§ Set tasks
1. Decide whether each statement agrees with the passage on Sri Lanka's foreign relations. Answer yes or no for each, and quote the exact words of the passage that decide it. (a) Sri Lanka accepted an invitation to join ASEAN. (b) The passage gives the accepted formula for a national crisis as focusing, being flexible and acting fast. (c) The passage places the global and structural changes in the early 1980s.
2. According to the passage on Sri Lanka's foreign relations, which movement has Sri Lanka led and participated in since that movement's inception?
3. Take the passage on Sri Lanka's foreign relations further from its final sentence, keeping its line of argument and formal tone.

This is the context in which Sri Lanka has to function.  There is a failure to fully comprehend that after the ‘global and structural changes’ in the late 1990’s the  “state is squeezed by the global and regional processes of international integration”(Jazbec 2001,35) and has been compelled to find a balance between the needs of internal governance and the requirements of an ever more interdependent world.  The nation state’s reliance on ‘ absolute and exclusive sovereignty has passed; “its theory was never matched by reality”.  Had Sri Lanka been more conscious of these parameters many a pitfall of the recent years and even today could have been avoided.

Having generalised thus far it is time to look at the Sri Lankan profile vis a vis the international community. The accepted formula for any crisis a country faces is to make effective use of the three f’s : “to focus, to be flexible and to act fast.”  Sri Lanka did not always make timely use of this dictum.  We have in the last decade or more lost the close ties we have had with a number of friendly states within the international community.  Our long standing friends of many years standing in the developed countries, in the developing countries (facilitated by our leadership and effective participation in the non- aligned movement since its inception), within the Commonwealth countries and in the regional associations of SAARC and even of ASEAN (where we were invited to join, which offer was not taken up by Sri Lanka).  Of late there has been an adventurous attitude of taking on the West and posing challenges that could not be sustained, while making tactical moves to diversify the nations’ international relations base.  This could not be faulted had soft diplomacy been used to send some of the punches which indeed were more often than not richly deserved.  It is not what you say but how you say is what maters and we failed in the way we gave voice to our dissent.

§ Extracted entries

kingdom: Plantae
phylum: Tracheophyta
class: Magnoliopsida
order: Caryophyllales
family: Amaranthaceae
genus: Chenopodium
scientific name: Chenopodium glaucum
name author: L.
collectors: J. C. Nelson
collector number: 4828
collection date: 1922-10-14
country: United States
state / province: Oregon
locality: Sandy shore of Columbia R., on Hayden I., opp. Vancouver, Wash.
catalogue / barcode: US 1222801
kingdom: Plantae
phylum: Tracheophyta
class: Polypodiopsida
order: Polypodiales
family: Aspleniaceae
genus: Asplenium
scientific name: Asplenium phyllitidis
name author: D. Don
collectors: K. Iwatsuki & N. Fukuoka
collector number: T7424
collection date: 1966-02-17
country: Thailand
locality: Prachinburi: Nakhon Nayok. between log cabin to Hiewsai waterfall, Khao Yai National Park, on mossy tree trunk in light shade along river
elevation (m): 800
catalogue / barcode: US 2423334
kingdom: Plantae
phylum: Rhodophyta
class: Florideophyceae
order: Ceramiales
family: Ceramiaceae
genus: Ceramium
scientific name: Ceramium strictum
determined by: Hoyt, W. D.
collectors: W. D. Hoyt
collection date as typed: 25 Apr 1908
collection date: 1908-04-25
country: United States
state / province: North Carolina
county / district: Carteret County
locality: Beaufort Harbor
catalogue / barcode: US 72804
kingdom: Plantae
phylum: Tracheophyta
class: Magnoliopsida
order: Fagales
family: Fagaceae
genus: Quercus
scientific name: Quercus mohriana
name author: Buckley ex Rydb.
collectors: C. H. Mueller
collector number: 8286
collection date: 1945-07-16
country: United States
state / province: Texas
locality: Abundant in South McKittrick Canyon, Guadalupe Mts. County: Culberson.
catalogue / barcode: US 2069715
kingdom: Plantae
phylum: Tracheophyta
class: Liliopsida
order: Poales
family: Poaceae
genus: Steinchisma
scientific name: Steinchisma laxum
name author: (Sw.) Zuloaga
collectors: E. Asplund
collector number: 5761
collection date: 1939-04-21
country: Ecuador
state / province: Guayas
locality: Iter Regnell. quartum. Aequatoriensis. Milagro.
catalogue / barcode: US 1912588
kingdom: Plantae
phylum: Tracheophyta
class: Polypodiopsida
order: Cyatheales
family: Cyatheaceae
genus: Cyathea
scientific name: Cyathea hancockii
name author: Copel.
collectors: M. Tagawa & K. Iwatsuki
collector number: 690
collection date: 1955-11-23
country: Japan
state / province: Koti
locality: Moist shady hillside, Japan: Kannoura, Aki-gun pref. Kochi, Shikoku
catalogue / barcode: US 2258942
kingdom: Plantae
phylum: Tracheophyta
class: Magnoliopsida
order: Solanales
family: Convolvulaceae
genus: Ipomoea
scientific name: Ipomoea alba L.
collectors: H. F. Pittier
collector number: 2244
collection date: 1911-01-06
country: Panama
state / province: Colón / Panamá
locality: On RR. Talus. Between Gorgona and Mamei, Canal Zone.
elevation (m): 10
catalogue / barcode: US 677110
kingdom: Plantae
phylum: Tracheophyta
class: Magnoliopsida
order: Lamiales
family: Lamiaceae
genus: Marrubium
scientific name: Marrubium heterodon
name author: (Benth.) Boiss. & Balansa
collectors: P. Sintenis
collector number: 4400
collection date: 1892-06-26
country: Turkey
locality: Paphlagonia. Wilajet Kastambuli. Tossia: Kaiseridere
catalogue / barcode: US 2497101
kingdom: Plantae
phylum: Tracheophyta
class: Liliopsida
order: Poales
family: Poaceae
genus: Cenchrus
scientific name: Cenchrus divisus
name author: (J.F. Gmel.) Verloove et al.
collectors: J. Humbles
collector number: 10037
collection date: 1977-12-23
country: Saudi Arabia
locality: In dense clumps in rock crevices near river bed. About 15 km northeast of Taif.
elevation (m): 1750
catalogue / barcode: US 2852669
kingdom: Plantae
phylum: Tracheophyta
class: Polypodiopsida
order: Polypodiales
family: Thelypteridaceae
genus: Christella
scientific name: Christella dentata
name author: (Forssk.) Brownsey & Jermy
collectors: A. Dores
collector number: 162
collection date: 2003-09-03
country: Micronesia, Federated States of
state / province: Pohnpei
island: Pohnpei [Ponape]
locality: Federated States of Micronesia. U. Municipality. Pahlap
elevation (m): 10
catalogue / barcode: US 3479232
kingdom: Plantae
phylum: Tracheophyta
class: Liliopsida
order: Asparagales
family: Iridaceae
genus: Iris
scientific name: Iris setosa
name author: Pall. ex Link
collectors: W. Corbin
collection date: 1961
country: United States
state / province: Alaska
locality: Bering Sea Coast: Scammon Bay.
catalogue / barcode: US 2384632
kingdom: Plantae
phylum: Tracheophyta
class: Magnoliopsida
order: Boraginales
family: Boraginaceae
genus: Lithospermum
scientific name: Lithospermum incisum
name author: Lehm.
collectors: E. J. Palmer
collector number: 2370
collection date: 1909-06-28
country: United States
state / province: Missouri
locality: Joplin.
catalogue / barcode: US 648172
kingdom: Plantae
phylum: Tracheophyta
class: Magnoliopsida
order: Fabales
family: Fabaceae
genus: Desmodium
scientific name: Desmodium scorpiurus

§ Per-task answers
1.
(a) No: "which offer was not taken up by Sri Lanka"
(b) Yes: "to focus, to be flexible and to act fast."
(c) No: "after the ‘global and structural changes’ in the late 1990’s"

2. The non-aligned movement.

3.
In the field of communication technology particularly with the media we failed to make use of this important medium to be our spokesperson and provide ‘precise information’.  Sections of the media with serious security concerns, became estranged and therefore magnified out of proportion some of the controversial issues within the country that the international community subsequently picked on.  Sections of the media that owed unreserved commitment to the government presented exaggerated versions of the ‘truth’, so much so that their cases were laid to rest even before one perused their presentations.  The country unfortunately has to deal with groups of people and organizations who have their own agendas which constantly portray negative issues that are best left within the country to be sorted out and agitated over for remedial action.  While this forms only a part of the picture, it is vital that the state also restrains itself from the temptation to see everything in black and white permitting no grey areas or any overlap.  Either one is a friend or an enemy is a nursery concept played out by children in their early formative years.  Listening to criticism, reviewing and responding on the basis of facts that the review process brings out on such criticism is the only way for movement forward to strengthen foreign policy perspectives.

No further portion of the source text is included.